Download or read book Crazy River written by Richard Grant and published by Simon and Schuster. This book was released on 2011-10-25 with total page 354 pages. Available in PDF, EPUB and Kindle. Book excerpt: From the acclaimed author of Dispatches From Pluto and Deepest South of All comes a rollicking travelogue from East Africa. NO ONE TRAVELS QUITE LIKE RICHARD GRANT and, really, no one should. In his last book, the adventure classic God’s Middle Finger, he narrowly escaped death in Mexico’s lawless Sierra Madre. Now, Grant has plunged with his trademark recklessness, wit, and curiosity into East Africa. Setting out to make the first descent of an unexplored river in Tanzania, he gets waylaid in Zanzibar by thieves, whores, and a charismatic former golf pro before crossing the Indian Ocean in a rickety cargo boat.

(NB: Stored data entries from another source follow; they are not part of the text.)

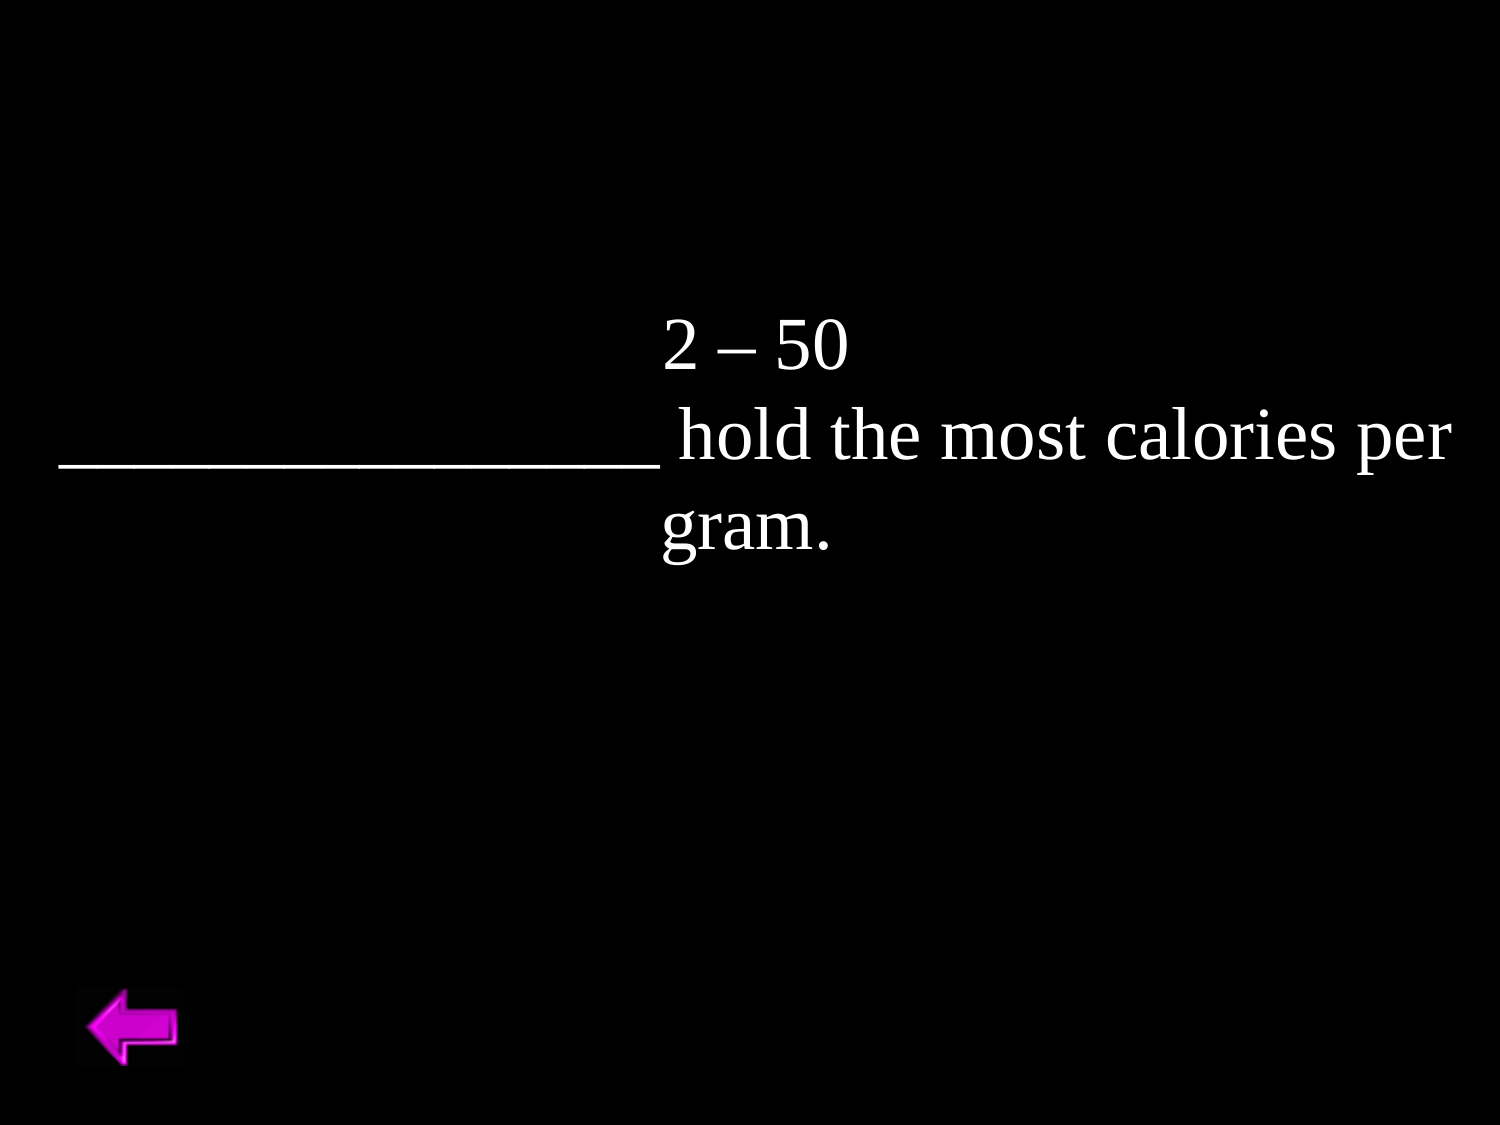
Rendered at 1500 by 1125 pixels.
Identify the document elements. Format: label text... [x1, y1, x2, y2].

picture [74, 987, 183, 1066]
text_box 2 – 50 ________________ hold the most calories per gram. [24, 287, 1488, 573]
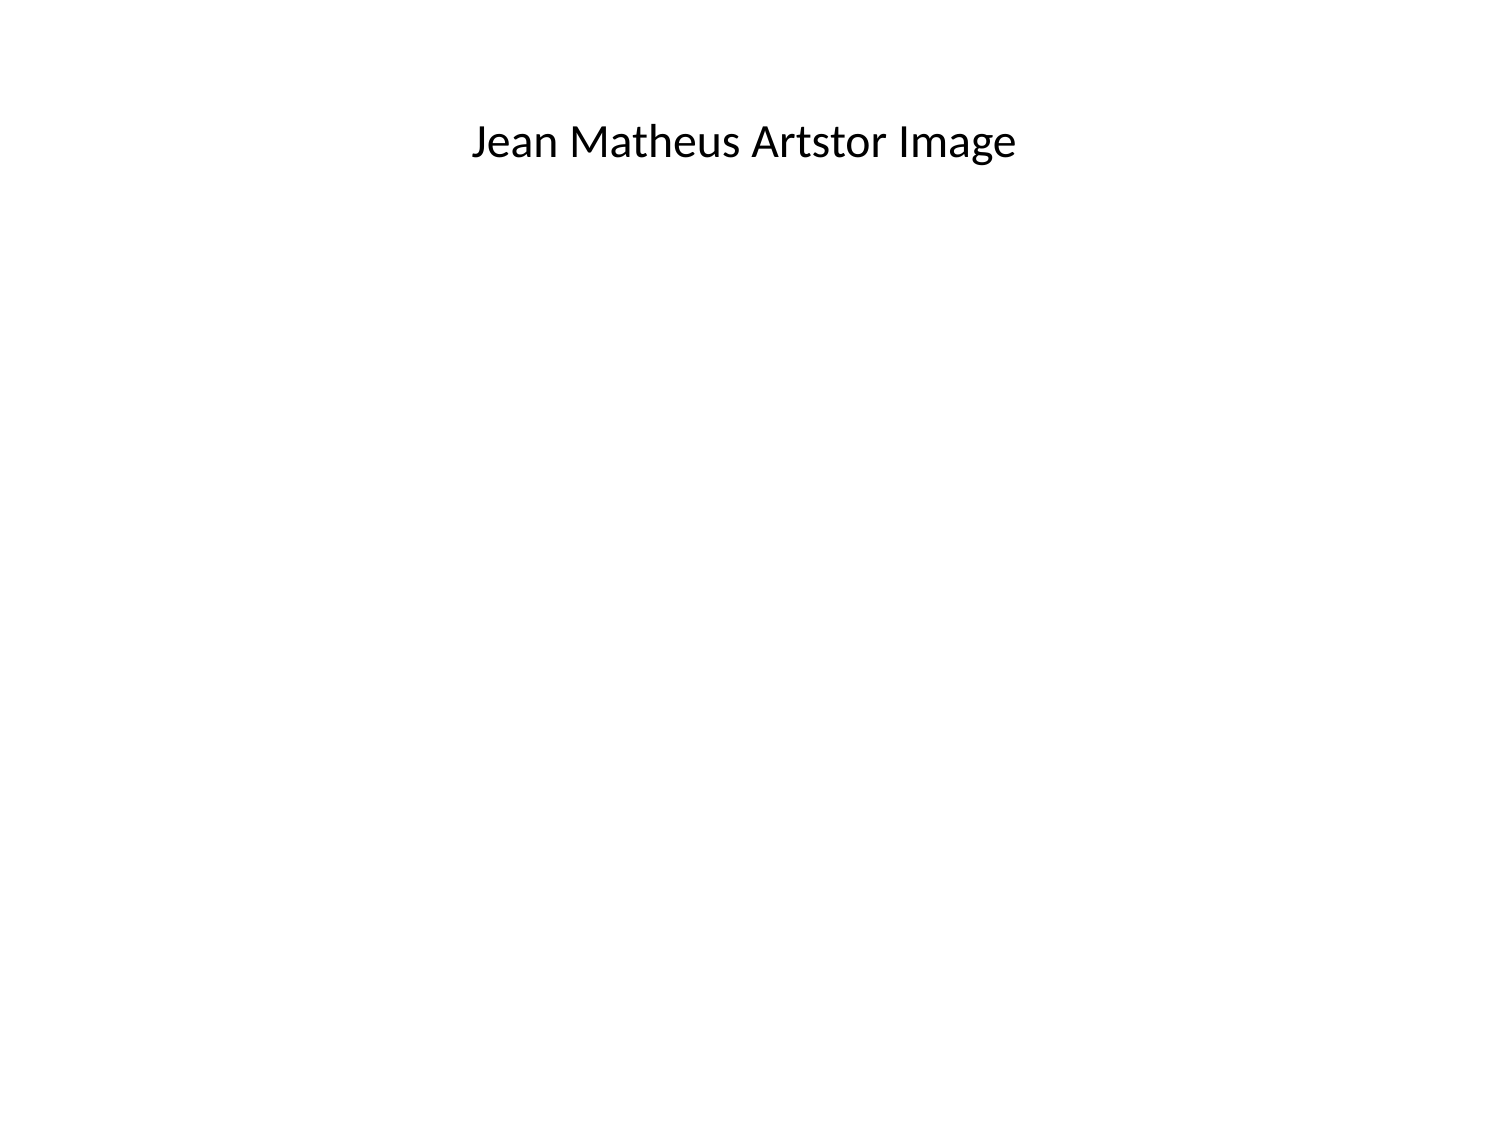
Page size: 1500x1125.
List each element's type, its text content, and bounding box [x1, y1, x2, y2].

title Jean Matheus Artstor Image [75, 45, 1425, 233]
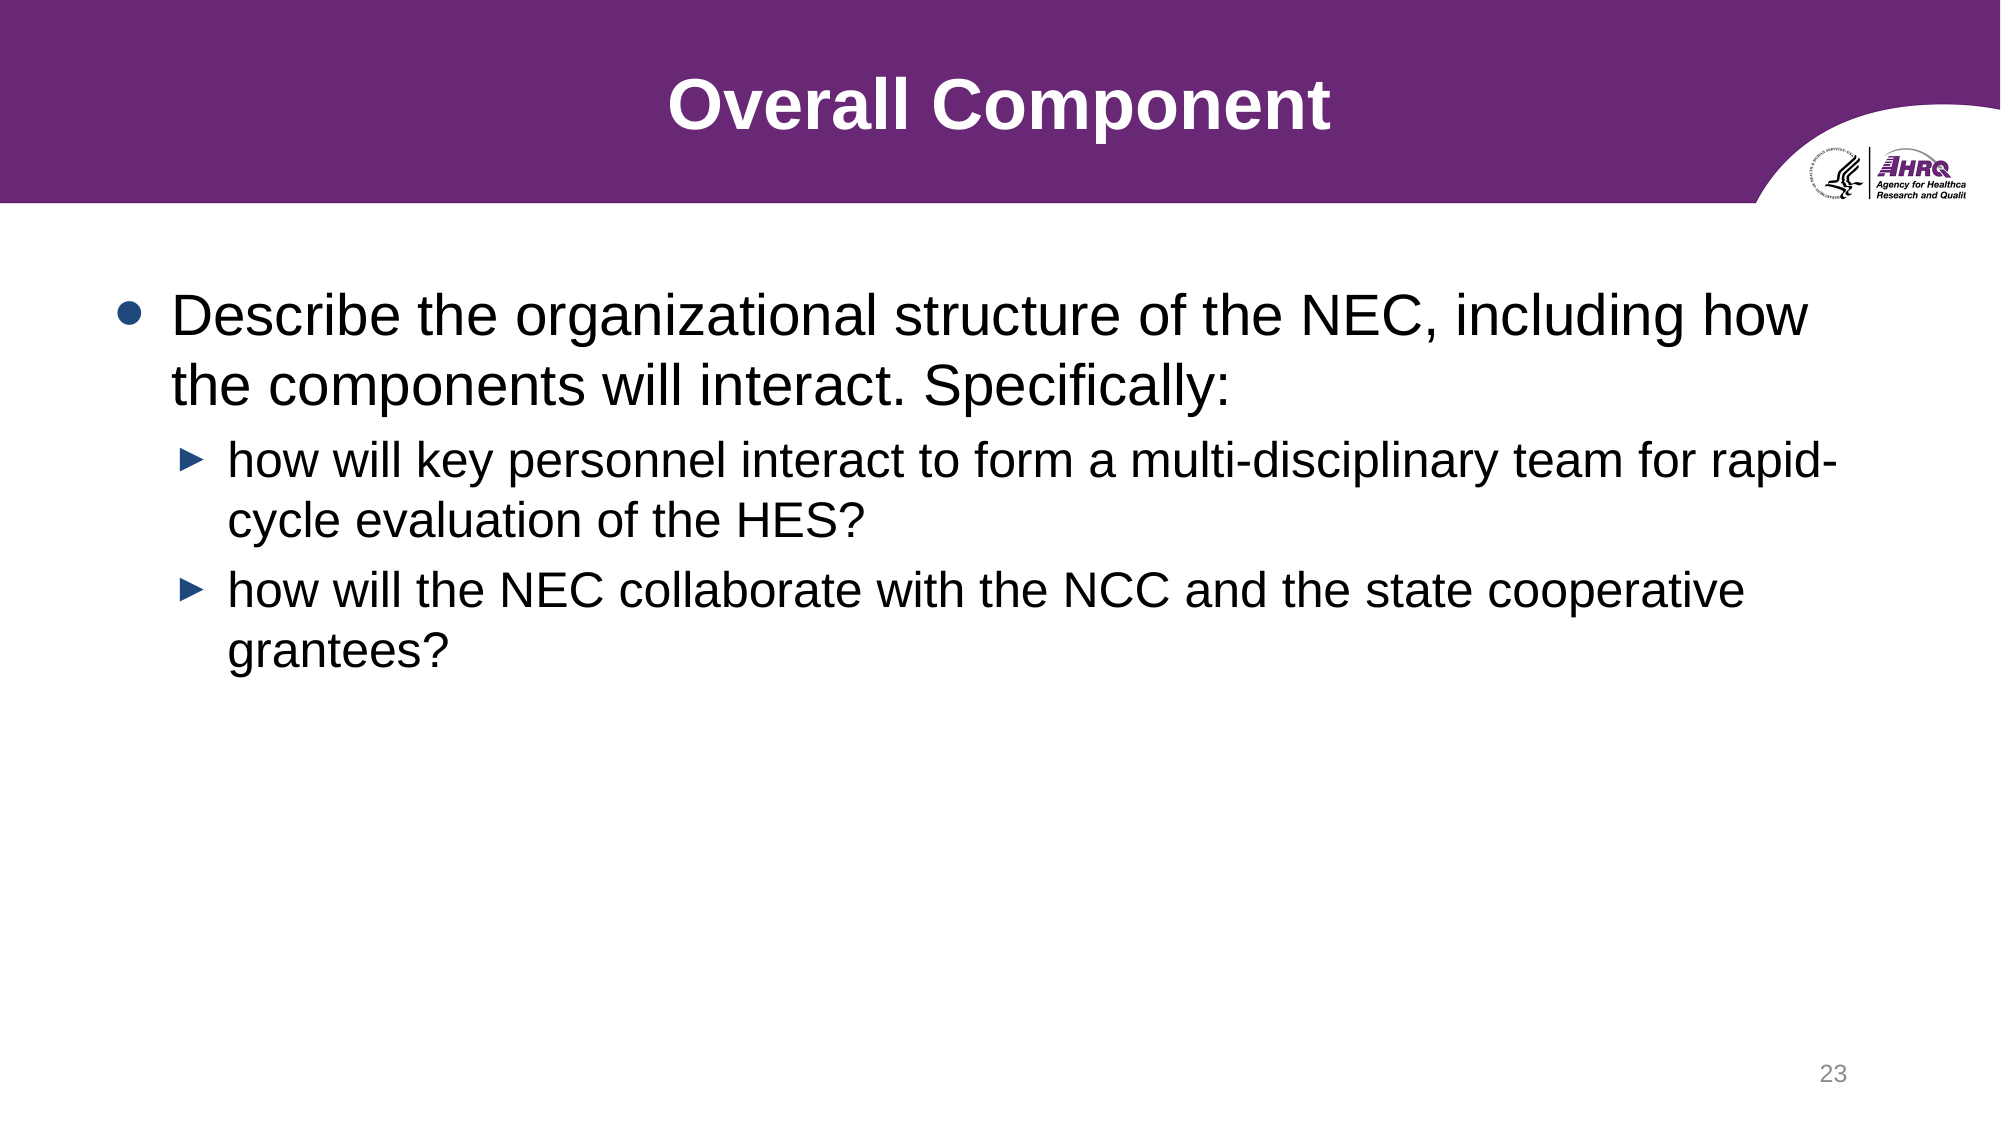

And then the real adventure begins. Known to local tribes as “the river of bad spirits,” the Malagarasi River is a daunting adversary even with a heavily armed Tanzanian crew as travel companions. Dodging bullets, hippos, and crocodiles, Grant finally emerges in war-torn Burundi, where he befriends some ethnic street gangsters and trails a notorious man-eating crocodile known as Gustave. He concludes his journey by interviewing the dictatorial president of Rwanda and visiting the true source of the Nile. Gripping, illuminating, sometimes harrowing, often hilarious, Crazy River is a brilliantly rendered account of a modern-day exploration of Africa, and the unraveling of Grant’s peeled, battered mind as he tries to take it all in.

The Deepest South

The Deepest South
Author :
Publisher : NYU Press
Total Pages : 348
Release :
ISBN-10 : 9780814790731
ISBN-13 : 0814790739
Rating : 4/5 (31 Downloads)

Book Synopsis The Deepest South by : Gerald Horne

Download or read book The Deepest South written by Gerald Horne and published by NYU Press. This book was released on 2007-03-01 with total page 348 pages. Available in PDF, EPUB and Kindle. Book excerpt: During its heyday in the nineteenth century, the African slave trade was fueled by the close relationship of the United States and Brazil. The Deepest South tells the disturbing story of how U.S. nationals - before and after Emancipation -- continued to actively participate in this odious commerce by creating diplomatic, social, and political ties with Brazil, which today has the largest population of African origin outside of Africa itself. Proslavery Americans began to accelerate their presence in Brazil in the 1830s, creating alliances there—sometimes friendly, often contentious—with Portuguese, Spanish, British, and other foreign slave traders to buy, sell, and transport African slaves, particularly from the eastern shores of that beleaguered continent. Spokesmen of the Slave South drew up ambitious plans to seize the Amazon and develop this region by deporting the enslaved African-Americans there to toil. When the South seceded from the Union, it received significant support from Brazil, which correctly assumed that a Confederate defeat would be a mortal blow to slavery south of the border. After the Civil War, many Confederates, with slaves in tow, sought refuge as well as the survival of their peculiar institution in Brazil. Based on extensive research from archives on five continents, Gerald Horne breaks startling new ground in the history of slavery, uncovering its global dimensions and the degrees to which its defenders went to maintain it.